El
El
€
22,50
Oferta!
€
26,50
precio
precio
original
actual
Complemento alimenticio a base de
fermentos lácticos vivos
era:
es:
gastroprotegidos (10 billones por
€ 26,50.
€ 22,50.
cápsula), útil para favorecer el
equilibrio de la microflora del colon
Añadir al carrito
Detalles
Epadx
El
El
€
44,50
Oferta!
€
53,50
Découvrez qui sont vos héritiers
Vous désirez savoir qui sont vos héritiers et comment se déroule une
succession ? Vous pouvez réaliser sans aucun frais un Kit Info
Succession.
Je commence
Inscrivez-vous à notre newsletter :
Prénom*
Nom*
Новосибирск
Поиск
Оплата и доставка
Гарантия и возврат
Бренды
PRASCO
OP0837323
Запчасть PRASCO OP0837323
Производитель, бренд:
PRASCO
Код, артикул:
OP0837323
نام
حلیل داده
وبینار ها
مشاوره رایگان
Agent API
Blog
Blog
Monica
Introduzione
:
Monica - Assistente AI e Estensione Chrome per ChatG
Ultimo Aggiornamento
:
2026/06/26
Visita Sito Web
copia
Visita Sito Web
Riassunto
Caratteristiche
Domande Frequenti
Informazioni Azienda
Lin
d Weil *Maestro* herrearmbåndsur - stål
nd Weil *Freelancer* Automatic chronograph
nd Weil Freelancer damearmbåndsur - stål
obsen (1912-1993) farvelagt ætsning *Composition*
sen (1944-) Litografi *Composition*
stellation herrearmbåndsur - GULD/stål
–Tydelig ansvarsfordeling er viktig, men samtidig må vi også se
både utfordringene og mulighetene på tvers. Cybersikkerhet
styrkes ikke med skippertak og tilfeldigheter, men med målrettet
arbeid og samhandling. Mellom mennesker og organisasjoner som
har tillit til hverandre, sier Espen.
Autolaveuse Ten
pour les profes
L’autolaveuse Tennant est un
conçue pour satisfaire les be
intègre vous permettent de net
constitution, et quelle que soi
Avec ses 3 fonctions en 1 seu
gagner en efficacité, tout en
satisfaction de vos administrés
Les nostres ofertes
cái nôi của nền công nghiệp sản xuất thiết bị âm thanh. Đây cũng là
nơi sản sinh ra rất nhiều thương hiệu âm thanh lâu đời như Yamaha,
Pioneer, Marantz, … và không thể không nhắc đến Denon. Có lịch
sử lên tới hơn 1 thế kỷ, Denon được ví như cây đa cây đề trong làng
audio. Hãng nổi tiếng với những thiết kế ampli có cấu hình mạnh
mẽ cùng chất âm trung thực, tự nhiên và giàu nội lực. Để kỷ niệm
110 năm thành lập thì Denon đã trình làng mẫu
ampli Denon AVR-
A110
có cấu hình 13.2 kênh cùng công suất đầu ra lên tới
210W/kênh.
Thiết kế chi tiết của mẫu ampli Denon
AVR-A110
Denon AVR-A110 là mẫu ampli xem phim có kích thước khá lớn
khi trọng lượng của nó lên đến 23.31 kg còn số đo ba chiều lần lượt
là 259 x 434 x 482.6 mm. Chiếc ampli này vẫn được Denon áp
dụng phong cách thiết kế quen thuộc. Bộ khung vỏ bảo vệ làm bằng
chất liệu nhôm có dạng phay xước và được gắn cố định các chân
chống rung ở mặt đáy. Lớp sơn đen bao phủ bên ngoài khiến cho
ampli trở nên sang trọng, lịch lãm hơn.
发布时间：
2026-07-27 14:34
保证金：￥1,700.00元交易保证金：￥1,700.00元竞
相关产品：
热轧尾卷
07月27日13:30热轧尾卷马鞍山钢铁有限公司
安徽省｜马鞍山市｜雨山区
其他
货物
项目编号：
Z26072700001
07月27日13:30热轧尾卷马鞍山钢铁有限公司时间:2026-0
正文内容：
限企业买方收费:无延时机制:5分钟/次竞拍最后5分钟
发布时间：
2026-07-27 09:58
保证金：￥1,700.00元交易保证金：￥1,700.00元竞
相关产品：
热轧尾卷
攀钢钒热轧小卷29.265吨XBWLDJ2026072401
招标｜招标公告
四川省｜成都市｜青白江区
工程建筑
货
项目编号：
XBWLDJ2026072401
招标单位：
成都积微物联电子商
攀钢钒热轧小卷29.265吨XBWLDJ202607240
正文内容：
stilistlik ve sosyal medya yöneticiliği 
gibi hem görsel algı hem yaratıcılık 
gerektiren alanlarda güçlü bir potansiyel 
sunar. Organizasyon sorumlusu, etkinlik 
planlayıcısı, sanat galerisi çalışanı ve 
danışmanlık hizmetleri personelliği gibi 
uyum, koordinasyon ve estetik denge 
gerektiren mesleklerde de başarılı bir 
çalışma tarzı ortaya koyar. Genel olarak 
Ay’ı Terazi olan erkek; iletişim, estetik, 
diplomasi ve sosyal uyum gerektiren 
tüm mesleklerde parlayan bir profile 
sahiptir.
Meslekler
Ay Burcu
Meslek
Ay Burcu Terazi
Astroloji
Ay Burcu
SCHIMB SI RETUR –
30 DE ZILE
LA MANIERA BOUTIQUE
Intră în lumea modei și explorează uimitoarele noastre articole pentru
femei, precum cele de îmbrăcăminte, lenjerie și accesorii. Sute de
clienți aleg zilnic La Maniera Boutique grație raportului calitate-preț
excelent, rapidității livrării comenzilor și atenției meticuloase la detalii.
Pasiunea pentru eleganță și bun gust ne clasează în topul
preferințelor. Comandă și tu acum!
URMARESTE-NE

Instructions to follow: Transcribe every line of the material above, keeping each one exactly as it reads.

Problem solution:
El
El
€
22,50
Oferta!
€
26,50
precio
precio
original
actual
Complemento alimenticio a base de
fermentos lácticos vivos
era:
es:
gastroprotegidos (10 billones por
€ 26,50.
€ 22,50.
cápsula), útil para favorecer el
equilibrio de la microflora del colon
Añadir al carrito
Detalles
Epadx
El
El
€
44,50
Oferta!
€
53,50
Découvrez qui sont vos héritiers
Vous désirez savoir qui sont vos héritiers et comment se déroule une
succession ? Vous pouvez réaliser sans aucun frais un Kit Info
Succession.
Je commence
Inscrivez-vous à notre newsletter :
Prénom*
Nom*
Новосибирск
Поиск
Оплата и доставка
Гарантия и возврат
Бренды
PRASCO
OP0837323
Запчасть PRASCO OP0837323
Производитель, бренд:
PRASCO
Код, артикул:
OP0837323
نام
حلیل داده
وبینار ها
مشاوره رایگان
Agent API
Blog
Blog
Monica
Introduzione
:
Monica - Assistente AI e Estensione Chrome per ChatG
Ultimo Aggiornamento
:
2026/06/26
Visita Sito Web
copia
Visita Sito Web
Riassunto
Caratteristiche
Domande Frequenti
Informazioni Azienda
Lin
d Weil *Maestro* herrearmbåndsur - stål
nd Weil *Freelancer* Automatic chronograph
nd Weil Freelancer damearmbåndsur - stål
obsen (1912-1993) farvelagt ætsning *Composition*
sen (1944-) Litografi *Composition*
stellation herrearmbåndsur - GULD/stål
–Tydelig ansvarsfordeling er viktig, men samtidig må vi også se
både utfordringene og mulighetene på tvers. Cybersikkerhet
styrkes ikke med skippertak og tilfeldigheter, men med målrettet
arbeid og samhandling. Mellom mennesker og organisasjoner som
har tillit til hverandre, sier Espen.
Autolaveuse Ten
pour les profes
L’autolaveuse Tennant est un
conçue pour satisfaire les be
intègre vous permettent de net
constitution, et quelle que soi
Avec ses 3 fonctions en 1 seu
gagner en efficacité, tout en
satisfaction de vos administrés
Les nostres ofertes
cái nôi của nền công nghiệp sản xuất thiết bị âm thanh. Đây cũng là
nơi sản sinh ra rất nhiều thương hiệu âm thanh lâu đời như Yamaha,
Pioneer, Marantz, … và không thể không nhắc đến Denon. Có lịch
sử lên tới hơn 1 thế kỷ, Denon được ví như cây đa cây đề trong làng
audio. Hãng nổi tiếng với những thiết kế ampli có cấu hình mạnh
mẽ cùng chất âm trung thực, tự nhiên và giàu nội lực. Để kỷ niệm
110 năm thành lập thì Denon đã trình làng mẫu
ampli Denon AVR-
A110
có cấu hình 13.2 kênh cùng công suất đầu ra lên tới
210W/kênh.
Thiết kế chi tiết của mẫu ampli Denon
AVR-A110
Denon AVR-A110 là mẫu ampli xem phim có kích thước khá lớn
khi trọng lượng của nó lên đến 23.31 kg còn số đo ba chiều lần lượt
là 259 x 434 x 482.6 mm. Chiếc ampli này vẫn được Denon áp
dụng phong cách thiết kế quen thuộc. Bộ khung vỏ bảo vệ làm bằng
chất liệu nhôm có dạng phay xước và được gắn cố định các chân
chống rung ở mặt đáy. Lớp sơn đen bao phủ bên ngoài khiến cho
ampli trở nên sang trọng, lịch lãm hơn.
发布时间：
2026-07-27 14:34
保证金：￥1,700.00元交易保证金：￥1,700.00元竞
相关产品：
热轧尾卷
07月27日13:30热轧尾卷马鞍山钢铁有限公司
安徽省｜马鞍山市｜雨山区
其他
货物
项目编号：
Z26072700001
07月27日13:30热轧尾卷马鞍山钢铁有限公司时间:2026-0
正文内容：
限企业买方收费:无延时机制:5分钟/次竞拍最后5分钟
发布时间：
2026-07-27 09:58
保证金：￥1,700.00元交易保证金：￥1,700.00元竞
相关产品：
热轧尾卷
攀钢钒热轧小卷29.265吨XBWLDJ2026072401
招标｜招标公告
四川省｜成都市｜青白江区
工程建筑
货
项目编号：
XBWLDJ2026072401
招标单位：
成都积微物联电子商
攀钢钒热轧小卷29.265吨XBWLDJ202607240
正文内容：
stilistlik ve sosyal medya yöneticiliği 
gibi hem görsel algı hem yaratıcılık 
gerektiren alanlarda güçlü bir potansiyel 
sunar. Organizasyon sorumlusu, etkinlik 
planlayıcısı, sanat galerisi çalışanı ve 
danışmanlık hizmetleri personelliği gibi 
uyum, koordinasyon ve estetik denge 
gerektiren mesleklerde de başarılı bir 
çalışma tarzı ortaya koyar. Genel olarak 
Ay’ı Terazi olan erkek; iletişim, estetik, 
diplomasi ve sosyal uyum gerektiren 
tüm mesleklerde parlayan bir profile 
sahiptir.
Meslekler
Ay Burcu
Meslek
Ay Burcu Terazi
Astroloji
Ay Burcu
SCHIMB SI RETUR –
30 DE ZILE
LA MANIERA BOUTIQUE
Intră în lumea modei și explorează uimitoarele noastre articole pentru
femei, precum cele de îmbrăcăminte, lenjerie și accesorii. Sute de
clienți aleg zilnic La Maniera Boutique grație raportului calitate-preț
excelent, rapidității livrării comenzilor și atenției meticuloase la detalii.
Pasiunea pentru eleganță și bun gust ne clasează în topul
preferințelor. Comandă și tu acum!
URMARESTE-NE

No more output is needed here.